● Work instruction A:
Do these statements agree with the paper on space-time implementations below? Answer yes or no for each and quote the deciding words of the paper. (i) The tool it presents is formally verified. (ii) The tool generates hardware implementation in binary logic. (iii) The introduction ties the slowdown of Moore's law to the start of a new era in computing.
● Work instruction B:
List every author named in the paper on space-time implementations below.
● Work instruction C:
Carry the paper on space-time implementations below past its last sentence, not the entries.

● Selected excerpt:
------------

# From Arbitrary Functions to Space-Time Implementations

Georgios Tzimpragos\*, Nestan Tsiskaridze\*, Kylie Huch\*, Advait Madhavan<sup>†‡</sup>, and Timothy Sherwood\*

\* University of California, Santa Barbara, CA 93106
† National Institute of Standards and Technology, Gaithersburg, MD 20899
‡ University of Maryland, College Park, MD 20742

Abstract—Processing in the temporal domain brings the promise of orders of magnitude performance improvements for certain classes of applications when compared with conventional binary implementations. However, the lack of a general design methodology poses a significant barrier to realizing the true potential of this new foundation. To help overcome these challenges, we present an automated (and formally verified) tool capable of checking arbitrary functions against the properties of space-time algebra, simplifying their expression, and automatically generating hardware implementation in race logic.

### I. Introduction

The end of Dennard's scaling and the slowdown of Moore's law marks the beginning of a new "heterogeneous" era in computing, where new materials, device structures, and computing architectures are being continually introduced in efforts to deliver the anticipated growth. To successfully navigate this era of innovation though, it is necessary to (a) distinguish between new paradigms for computation and new technological advancements and (b) understand how the one can motivate or even unlock the true potential of the other [5].

------------

● Entries supplied:
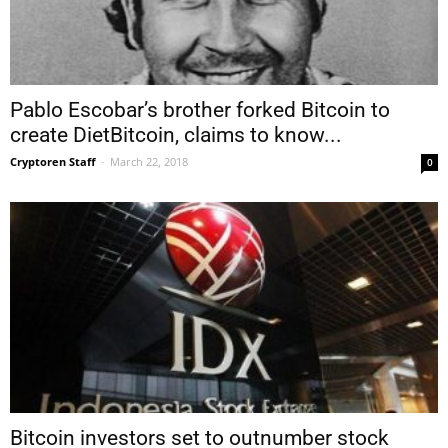
Pablo Escobar’s brother forked Bitcoin to
create DietBitcoin, claims to know...
Cryptoren Staff
-
March 22, 2018
0
Bitcoin investors set to outnumber stock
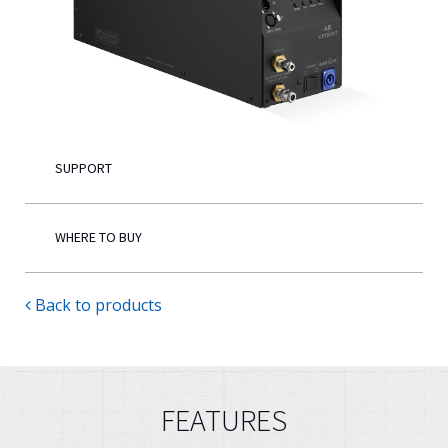
English
SUPPORT
WHERE TO BUY
Back to products
FEATURES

------------

● Result A:
(i) Yes: "an automated (and formally verified) tool"
(ii) No: "automatically generating hardware implementation in race logic"
(iii) Yes: "The end of Dennard's scaling and the slowdown of Moore's law marks the beginning of a new "heterogeneous" era in computing"

● Result B:
Georgios Tzimpragos, Nestan Tsiskaridze, Kylie Huch, Advait Madhavan, Timothy Sherwood

● Result C:
Along these lines, in our prior work we introduce the idea of race logic [3], [7]. The approach lives at the boundary of analog and digital worlds where fully digital signals (all wires carry only a "high" or "low" signal) are used to encode continuous rather than binary variables. Events are represented by low to high edges and computation emerges through the purposeful interaction of edges and their relative delays. Only a single "wire" is required per variable (because the time it takes for an event to appear on that wire is what encodes the value) and the operators forming its foundation are MIN, MAX, DELAY, and INHIBIT, rather than AND, OR, and NOT. Even when off-the-shelf digital CMOS components are used, the encoding can result in orders of magnitude performance improvements for certain classes of applications. There might be even more potential improvement when novel devices are used in this new way.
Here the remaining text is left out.